**EXCERPT PROVIDED**
A user could ask ASCEND: "What immune evasion markers co-occur with KRAS mutations in pancreatic cancer models?"

The platform translates this natural language query into a set of graph traversals: KRAS—mutation type—tumor models—immune markers—associated reagents and assay types. In seconds, it surfaces a list of preclinical studies, protocols, and validated reagents, each linked to source documents.

The platform starts by reading scientific papers to pull out key details from experiments—what was tested, how it was done, and what the results were. It picks up on elements like assay type, tissue source, intervention, and outcome, and links them together to form a clear picture of the study.

Since each assertion is linked back to its original source, researchers can easily move beyond summaries to examine findings in their full experimental context. This level of traceability can also reinforce scientific rigor and support regulatory confidence in AI-generated outputs.

But what happens when different papers describe the same biology using different formats or naming conventions?

To resolve this, the same AI responsible for extraction also processes structured and semi-structured content and detects experiment types. It aligns studies even when key elements are labeled or arranged differently.

Here, ASCEND’s AI Assistant extracts and summarizes information about the experimental techniques used to study immune evasion associated with cancer. Every statement is linked to a reference.

Each entity and relationship is captured in their Knowledge Graph with properties like biomedical entity type, biomarker type, therapeutic relevance, and preclinical risk factors, and is grounded in their ontological knowledge base (OKB). These labels help highlight targets with potential to translate and flag those that may carry early-stage risk.

Beyond quick retrieval, this lets researchers prioritize targets based on the quality of underlying evidence rather than publication frequency. Queries run in real time and can be filtered by specific parameters like mutation type, tissue, or therapeutic class.

**ACTIONS TO TAKE**
**a.** In the excerpt on the ASCEND platform, why can researchers move beyond summaries to examine findings in their full experimental context? Answer in one to three sentences.
**b.** Write the next part of the excerpt on the ASCEND platform, beginning after its final sentence.

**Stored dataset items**
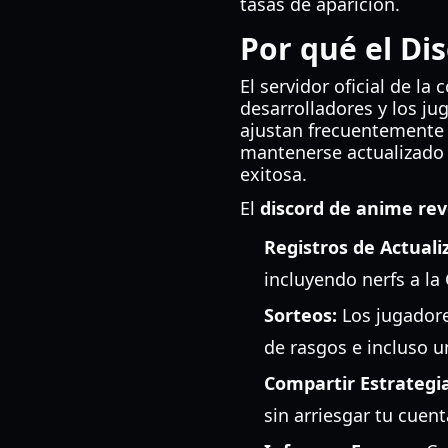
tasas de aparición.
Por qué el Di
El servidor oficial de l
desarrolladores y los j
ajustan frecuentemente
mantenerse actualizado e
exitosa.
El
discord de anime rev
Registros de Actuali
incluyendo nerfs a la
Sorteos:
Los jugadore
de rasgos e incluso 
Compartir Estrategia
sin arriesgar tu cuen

**RESPONSE LIST**
**a.** Researchers can do this because each assertion is linked back to its original source. That traceability lets them view a finding within its full experimental context.

**b.**
The graph also captures patterns in reagent usage and protocol design. The linkage between experimental methods and their outcomes helps highlight which setups yield consistent results and which tend to introduce variability. It makes it easy to avoid low-reproducibility approaches and wasted effort.

ASCEND can also ingest and process internal data from customers, linking it to relevant research and indexing it so scientists can search and access it alongside other findings.

Because the data are fully structured, they can also serve as input for machine learning workflows. This opens up hypothesis testing or model training while keeping a direct connection to source data. Models built on this framework are easier to interpret and can be updated as new evidence becomes available, offering more transparency than typical LLM-based systems.

ASCEND’s knowledge graph structures biological data to create a reusable, scalable resource supporting decision-making throughout the R&D pipeline.

Today, every team in pharma builds its own view of biology—spending months duplicating searches, manually curating data, and resolving the same ambiguities in isolation. ASCEND flips that model: it externalizes biological reasoning into a shared, structured resource that compounds in value over time. Every query, every resolved entity, every curated edge becomes part of a living map that reduces redundant work, accelerates target triage, and de-risks experimental design.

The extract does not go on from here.